Quantcast

Ex Reggiane, il Comune punta a riqualificare l’intera area

Stu Reggiane, si legge in una delibera, dialogherà con il sistema economico "per trovare risorse e investimenti privati"

REGGIO EMILIA – Il Comune di Reggio apre la strada per la riqualificazione, con risorse private, dell’intero perimetro delle ex Officine Reggiane. Lo fa attraverso una delibera di giunta in cui manifesta la volontà di estendere la riqualificazione al resto dell’area storica, equivalente a circa 100.000 metri quadrati di superficie immobiliare.

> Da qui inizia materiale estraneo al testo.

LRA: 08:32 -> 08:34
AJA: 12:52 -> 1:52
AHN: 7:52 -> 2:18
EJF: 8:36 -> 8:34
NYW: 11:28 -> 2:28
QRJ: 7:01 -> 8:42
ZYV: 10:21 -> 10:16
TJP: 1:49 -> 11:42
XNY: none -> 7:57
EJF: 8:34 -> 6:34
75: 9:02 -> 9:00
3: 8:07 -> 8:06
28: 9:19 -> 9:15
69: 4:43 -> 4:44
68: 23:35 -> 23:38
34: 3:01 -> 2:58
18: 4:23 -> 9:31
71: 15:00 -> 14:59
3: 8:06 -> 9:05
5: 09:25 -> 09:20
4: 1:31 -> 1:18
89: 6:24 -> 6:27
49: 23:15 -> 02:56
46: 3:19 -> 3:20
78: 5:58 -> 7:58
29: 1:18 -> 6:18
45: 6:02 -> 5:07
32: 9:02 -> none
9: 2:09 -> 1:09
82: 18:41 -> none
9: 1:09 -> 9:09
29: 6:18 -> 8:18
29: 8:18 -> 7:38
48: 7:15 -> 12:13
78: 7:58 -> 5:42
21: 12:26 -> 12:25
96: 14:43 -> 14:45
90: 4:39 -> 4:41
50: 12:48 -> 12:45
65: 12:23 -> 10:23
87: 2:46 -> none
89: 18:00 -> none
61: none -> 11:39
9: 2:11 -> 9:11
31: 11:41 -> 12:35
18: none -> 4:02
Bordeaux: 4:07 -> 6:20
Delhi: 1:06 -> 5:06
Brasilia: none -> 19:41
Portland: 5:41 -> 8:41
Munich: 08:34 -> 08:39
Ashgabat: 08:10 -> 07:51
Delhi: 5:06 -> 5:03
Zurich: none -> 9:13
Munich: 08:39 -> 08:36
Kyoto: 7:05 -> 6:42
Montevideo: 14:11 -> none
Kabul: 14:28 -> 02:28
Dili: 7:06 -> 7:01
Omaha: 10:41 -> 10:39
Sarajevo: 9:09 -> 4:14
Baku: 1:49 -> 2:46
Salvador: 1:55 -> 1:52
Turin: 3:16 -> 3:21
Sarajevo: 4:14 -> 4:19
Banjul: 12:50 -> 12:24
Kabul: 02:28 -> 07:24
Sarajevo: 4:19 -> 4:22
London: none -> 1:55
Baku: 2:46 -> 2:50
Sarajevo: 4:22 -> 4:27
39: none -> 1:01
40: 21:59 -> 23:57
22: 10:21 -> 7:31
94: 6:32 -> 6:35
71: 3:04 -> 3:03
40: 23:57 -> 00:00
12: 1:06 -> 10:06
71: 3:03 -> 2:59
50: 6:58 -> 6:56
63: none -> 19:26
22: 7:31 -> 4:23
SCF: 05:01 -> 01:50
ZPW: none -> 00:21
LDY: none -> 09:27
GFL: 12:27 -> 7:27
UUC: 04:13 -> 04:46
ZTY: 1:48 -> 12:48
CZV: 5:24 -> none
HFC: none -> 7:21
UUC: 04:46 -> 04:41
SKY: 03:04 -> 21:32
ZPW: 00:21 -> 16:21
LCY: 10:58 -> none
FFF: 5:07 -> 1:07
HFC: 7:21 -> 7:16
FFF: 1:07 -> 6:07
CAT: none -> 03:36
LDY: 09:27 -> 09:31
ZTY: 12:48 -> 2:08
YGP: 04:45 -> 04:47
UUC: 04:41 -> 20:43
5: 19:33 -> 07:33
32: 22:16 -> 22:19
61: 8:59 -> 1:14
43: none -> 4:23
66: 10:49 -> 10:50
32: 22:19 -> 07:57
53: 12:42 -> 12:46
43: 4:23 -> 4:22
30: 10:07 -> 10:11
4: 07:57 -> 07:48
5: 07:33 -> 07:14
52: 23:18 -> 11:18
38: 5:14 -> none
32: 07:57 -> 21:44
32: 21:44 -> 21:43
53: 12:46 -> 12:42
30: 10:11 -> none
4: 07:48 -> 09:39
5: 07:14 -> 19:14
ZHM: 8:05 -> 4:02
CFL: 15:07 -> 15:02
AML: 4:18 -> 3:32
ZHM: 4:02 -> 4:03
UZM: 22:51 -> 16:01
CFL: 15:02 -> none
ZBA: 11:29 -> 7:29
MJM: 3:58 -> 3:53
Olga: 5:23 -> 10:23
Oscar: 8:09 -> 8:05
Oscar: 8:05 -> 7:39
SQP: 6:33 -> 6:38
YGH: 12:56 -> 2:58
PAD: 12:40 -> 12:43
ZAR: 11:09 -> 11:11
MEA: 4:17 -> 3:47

A dare sviluppo a questo indirizzo sarà Stu Reggiane Spa, la società di trasformazione urbana partecipata dal Comune di Reggio Emilia e da Iren Rinnovabili (Iren smart solutions), che avrà il fine, si legge nella delibera presentata dall’assessore al Bilancio Daniele Marchi, di “approfondire, in particolare presso il sistema economico privato, il dialogo, l’interesse e le conseguenti possibilità di estendere la riqualificazione a tutta l’area industriale ora dismessa e abbandonata, con risorse e investimenti privati”.

Si legge nel documento: “All’aspetto rigenerativo urbano va aggiunto quale conseguenza di interesse pubblico, come specificato nella stessa delibera, il risvolto positivo che un’estensione dell’intervento potrà avere in termini di superamento del degrado, delle precarie condizioni di vita e legalità nell’area”.

Sul versante sociale dell’inclusione, nella delibera si sottolinea inoltre “l’esigenza di porre in essere iniziative per la gestione della possibile ricollocazione delle persone che occupano l’area; l’esigenza di affrontare, con il giusto grado di umanità, la situazione di grande miseria in cui versano gli occupanti” e inoltre si evidenzia che “Stu Reggiane spa, con sollecitudine e puntualità, ha affiancato il Comune nelle azioni volte a dare attuazione alle indicazioni fornite dal Comitato provinciale per l’ordine e la sicurezza pubblica e, più in generale, a gestire la complessa situazione riscontrabile in loco, assolvendo costantemente ad un ruolo di presidio dell’area”.

Nella delibera si legge che Stu Reggiane spa negli anni ha avviato un percorso di dialogo e di confronto “con le rappresentanze delle realtà imprenditoriali e industriali, tramite le loro rappresentanze”, e queste “hanno manifestato interesse ad un coinvolgimento diretto nella iniziativa”. Dunque ci sarebbero già dei soggetti potenzialmente interessati ad intervenire sull’area esterna all’attuale parco dell’Innovazione che è destinatorio di investimenti pubblici e che, attualmente, è di proprietà dell’immobiliare Fantuzzi ed è in pegno alle banche.